Intelligent Cloud — Part 2: A Deep Dive into the Architecture and Technical Details of INCL
Intelligent Cloud - Part 2: A Deep Dive into the Architecture and Technical Details of INCL
This article explores the technical details of INCL’s architecture, which consists of three components: INCL client, INCL backend, and job instance. Each component plays a vital role in providing a seamless and scalable deep learning training environment.
Workflow of Running an Experiment in INCL
INCL workflow involves three main steps. First, a user requests a job run, specifying the script and the required resources. Second, the job instance is provisioned by the backend, and the experiment code from the object storage is synced to block storage. Lastly, the job is run on the job instance, allowing users to monitor their experiments through a web UI.
Key Components of the INCL Architecture
INCL Client
INCL client provides a user-friendly interface for visualizing training progress and results through metric graphs.

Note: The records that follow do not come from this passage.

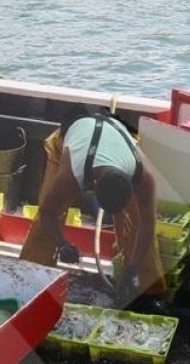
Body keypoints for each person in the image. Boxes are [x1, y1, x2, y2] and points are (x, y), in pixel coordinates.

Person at [19, 110, 166, 306]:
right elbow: (47, 213)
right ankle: (32, 281)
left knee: (136, 220)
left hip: (117, 135)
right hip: (72, 138)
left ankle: (146, 291)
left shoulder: (143, 176)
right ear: (93, 185)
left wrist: (133, 267)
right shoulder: (70, 175)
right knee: (51, 213)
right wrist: (62, 243)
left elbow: (148, 223)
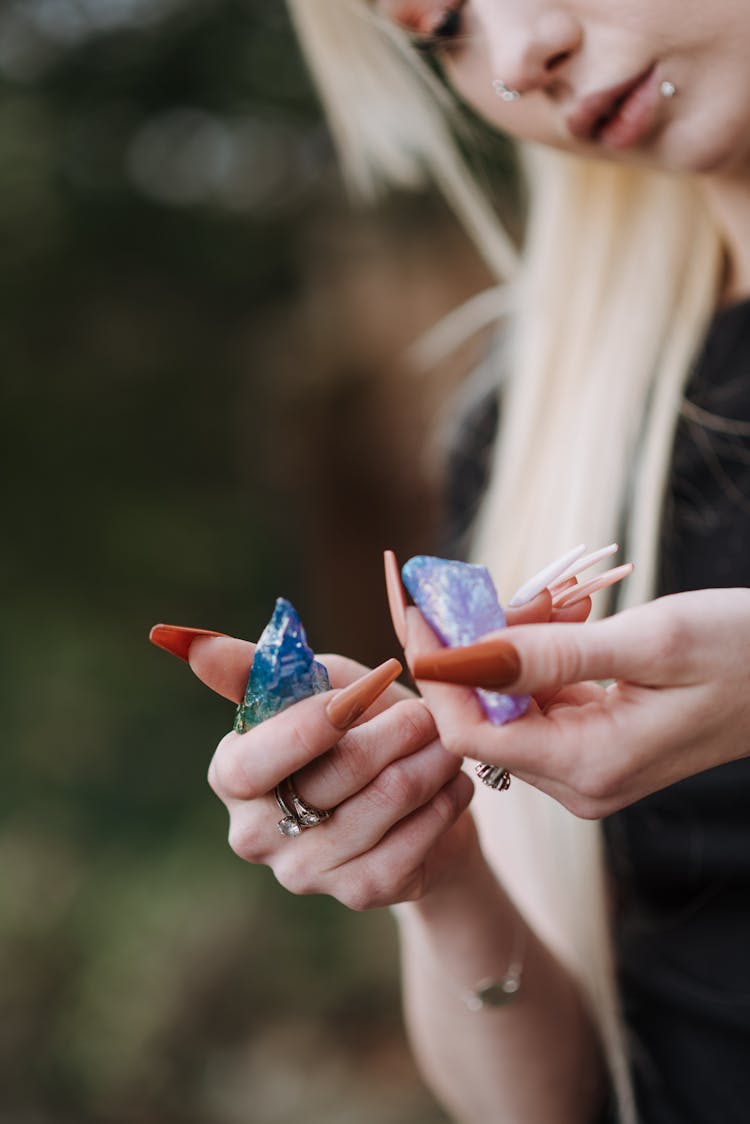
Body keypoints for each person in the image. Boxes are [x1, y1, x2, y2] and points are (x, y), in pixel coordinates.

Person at [150, 3, 750, 1121]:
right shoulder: (537, 422)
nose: (521, 52)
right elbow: (537, 1101)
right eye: (444, 28)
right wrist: (440, 867)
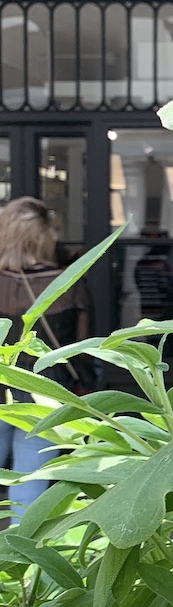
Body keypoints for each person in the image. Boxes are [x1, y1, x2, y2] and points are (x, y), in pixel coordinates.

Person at [0, 197, 91, 518]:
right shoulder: (66, 283)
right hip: (44, 388)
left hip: (1, 381)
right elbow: (81, 345)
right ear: (44, 236)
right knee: (29, 483)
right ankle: (23, 562)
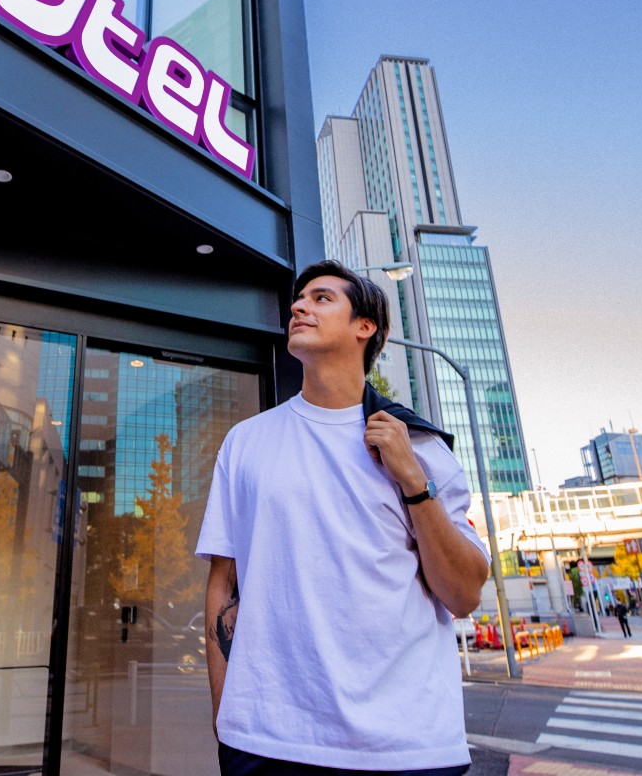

The logging server, which consists of the API server, scheduler, job runner, and logging server components, handles real-time log and metric data.
Scheduler and Job Runner
The scheduler selects jobs from the queue based on resource usage and quotas and sends the selected job to job runner, which runs the job on a job instance.
Logging Server
The logging server handles log and metric data in real-time, providing a smooth training experience for users.
Job Instance
A job instance is a virtual machine that runs the requested job, allowing users to log configuration details, experiment metrics, and model artifacts. INCL offers three types of storage available: object storage, block storage, and file storage, which store all training data and are mounted to the job instance as a network file system.
By leveraging these components, INCL provides a powerful and flexible training environment for deep learning practitioners.